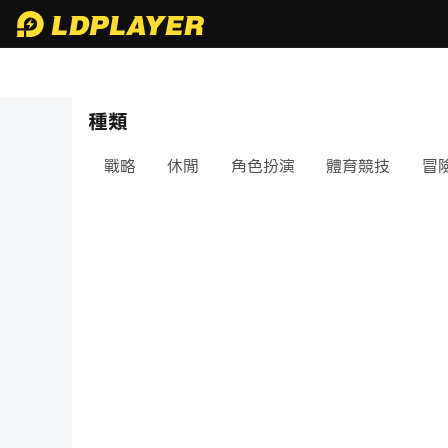
種類
戰略
休閒
角色扮演
體育競技
冒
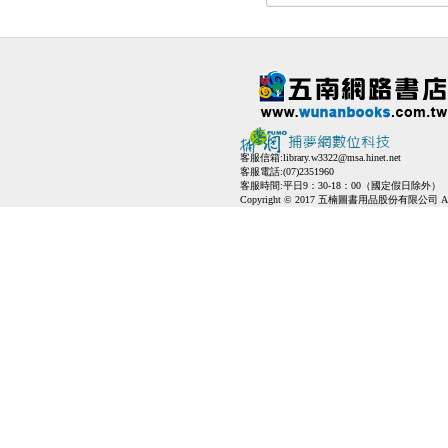
客服信箱:
library.w3322@msa.hinet.net
客服電話:(07)2351960
客服時間:平日9：30-18：00（國定假日除外）
Copyright © 2017 五楠圖書用品股份有限公司 All Ri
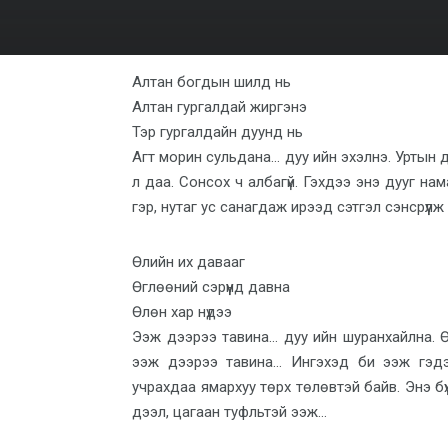
Алтан богдын шилд нь
Алтан гургалдай жиргэнэ
Тэр гургалдайн дуунд нь
Агт морин сульдана… дуу ийн эхэлнэ. Уртын д
л даа. Сонсох ч албагүй. Гэхдээ энэ дууг нам
гэр, нутаг ус санагдаж ирээд сэтгэл сэнсрүүл
Өлийн их давааг
Өглөөний сэрүүнд давна
Өлөн хар нүдээ
Ээж дээрээ тавина… дуу ийн шуранхайлна. Өл
ээж дээрээ тавина… Ингэхэд би ээж гэдэг
учрахдаа ямархуу төрх төлөвтэй байв. Энэ бү
дээл, цагаан туфльтэй ээж…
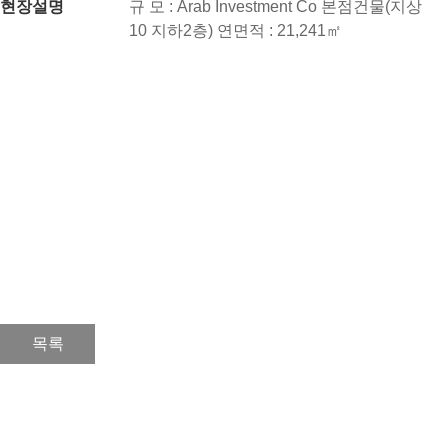
현장설명
규 모 : Arab Investment Co 본점건물(지상
10 지하2층) 연면적 : 21,241㎡
목록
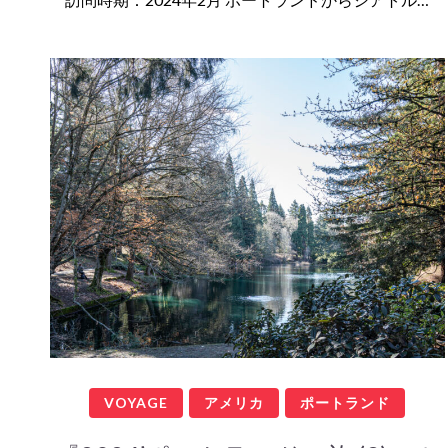
VOYAGE
アメリカ
ポートランド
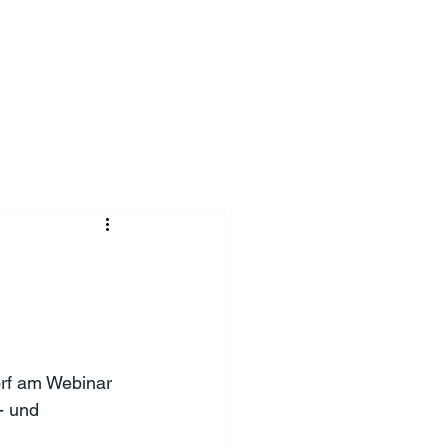
Chronik
Spenden
Mehr
rf am Webinar 
- und 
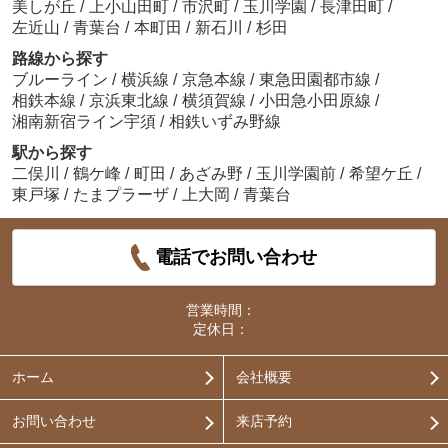
美しが丘
/
上小山田町
/
市沢町
/
玉川学園
/
長津田町
/
左近山
/
青葉台
/
本町田
/
新石川
/
杉田
路線から探す
ブルーライン
/
横浜線
/
京急本線
/
東急田園都市線
/
相鉄本線
/
京浜東北線
/
横須賀線
/
小田急小田原線
/
湘南新宿ライン宇須
/
相鉄いずみ野線
駅から探す
二俣川
/
鶴ケ峰
/
町田
/
あざみ野
/
玉川学園前
/
希望ケ丘
/
東戸塚
/
たまプラーザ
/
上大岡
/
青葉台
電話でお問い合わせ
営業時間：
定休日：
ホーム
会社概要
お問い合わせ
来店予約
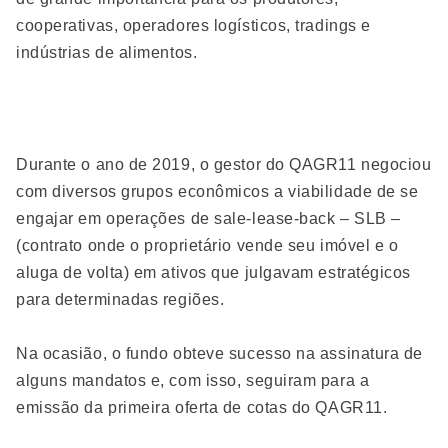
cooperativas, operadores logísticos, tradings e
indústrias de alimentos.
Durante o ano de 2019, o gestor do QAGR11 negociou
com diversos grupos econômicos a viabilidade de se
engajar em operações de sale-lease-back – SLB –
(contrato onde o proprietário vende seu imóvel e o
aluga de volta) em ativos que julgavam estratégicos
para determinadas regiões.
Na ocasião, o fundo obteve sucesso na assinatura de
alguns mandatos e, com isso, seguiram para a
emissão da primeira oferta de cotas do QAGR11.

※

*Exercise instructions*:
Read the material above and copy out each line holding "тавина".

*Answer to the exercise*:
Ээж дээрээ тавина… дуу ийн шуранхайлна. Өл
ээж дээрээ тавина… Ингэхэд би ээж гэдэг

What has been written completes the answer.